Little Yurt on the Steppe

On the road to Cyberia I took a wrong turn and ended up on the Great Eastern Plains. Fortunately, a group of Khalkha nomads took me in and taught me the secrets of life on the steppe. Now, I sit in my yurt, eating mutton dumplings and drinking a weak milk tea as I recount my tales of this Mongolian life.

úterý, května 18

Learning to fly

It will be phenomenally great to get to Seattle in September and finally have a place of my own. More important, it will be delightful to be able to be living in a city for long enough to make it worth my while to get nice and settled in and to have all my worldy possessions (of which there are definitely too many) in one place, and to allow myself to get situated.

The past five years have been kind of taxing in that regard. Even though I lived in the same dorm for four years, I didn't spend a single summer there, and I moved between rooms. That still might not have been so bad had I not had to move everything in and out at the beginning and end of each school year. It really makes it difficult to bring myself to get totally moved in, to go to great lengths to make the place feel like home. Nonetheless, I did just that each year, with the traditional pre-Fall Quarter ritual of covering my door and walls with posters, flags and other uniquely me decor.

This year, despite being in Chicago, I went through the whole process yet again. Or rather, I got to move into an apartment and deal with all the special furnishing that entailed. On some level I should regret not having planned this in advance so I could've left lots of things in town and had stuff to get me started. But then, there really wasn't too much that I would've found useful in an apartment (dorm fridge, anyone?), and much of what would be nice to have I re-inherited from Colleen anyway. And I'd only find myself in the position of having more junk that needed transporting back to the West Coast before this autumn.

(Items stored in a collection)

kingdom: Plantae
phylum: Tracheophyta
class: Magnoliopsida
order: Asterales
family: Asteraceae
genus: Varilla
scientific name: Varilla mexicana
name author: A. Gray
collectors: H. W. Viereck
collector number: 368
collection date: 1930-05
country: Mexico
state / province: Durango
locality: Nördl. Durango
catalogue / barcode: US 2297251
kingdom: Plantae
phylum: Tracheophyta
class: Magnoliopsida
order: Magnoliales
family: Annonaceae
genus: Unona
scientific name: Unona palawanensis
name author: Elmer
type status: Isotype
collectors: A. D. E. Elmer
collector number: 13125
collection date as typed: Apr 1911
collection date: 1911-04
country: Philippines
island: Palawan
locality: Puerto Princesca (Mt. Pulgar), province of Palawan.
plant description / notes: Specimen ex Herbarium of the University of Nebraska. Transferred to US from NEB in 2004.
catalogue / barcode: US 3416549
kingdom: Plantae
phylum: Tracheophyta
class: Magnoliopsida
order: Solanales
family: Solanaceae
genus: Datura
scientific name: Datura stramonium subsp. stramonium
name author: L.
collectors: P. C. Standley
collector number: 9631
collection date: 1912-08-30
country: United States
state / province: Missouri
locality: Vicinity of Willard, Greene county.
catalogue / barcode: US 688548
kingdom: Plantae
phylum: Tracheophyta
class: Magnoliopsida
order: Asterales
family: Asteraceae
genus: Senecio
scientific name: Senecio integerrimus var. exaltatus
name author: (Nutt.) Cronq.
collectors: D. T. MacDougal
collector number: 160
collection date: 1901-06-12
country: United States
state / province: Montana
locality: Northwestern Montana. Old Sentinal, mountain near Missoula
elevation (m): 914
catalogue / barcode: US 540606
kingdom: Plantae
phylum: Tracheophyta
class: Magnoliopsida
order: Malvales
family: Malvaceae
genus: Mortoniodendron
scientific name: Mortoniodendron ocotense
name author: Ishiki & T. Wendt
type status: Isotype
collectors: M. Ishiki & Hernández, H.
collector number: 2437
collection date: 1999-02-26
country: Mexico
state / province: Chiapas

-- EXERCISE INSTRUCTIONS --
(a) In the blog post, what did the writer do each year before Fall Quarter?
(b) Write out the part of the blog post starting at "úterý, května 18" and ending at "to get situated.".

-- RESULTS BY TASK --
(a) The writer covered the door and walls with posters, flags and other decor.

(b)
úterý, května 18

Learning to fly

It will be phenomenally great to get to Seattle in September and finally have a place of my own. More important, it will be delightful to be able to be living in a city for long enough to make it worth my while to get nice and settled in and to have all my worldy possessions (of which there are definitely too many) in one place, and to allow myself to get situated.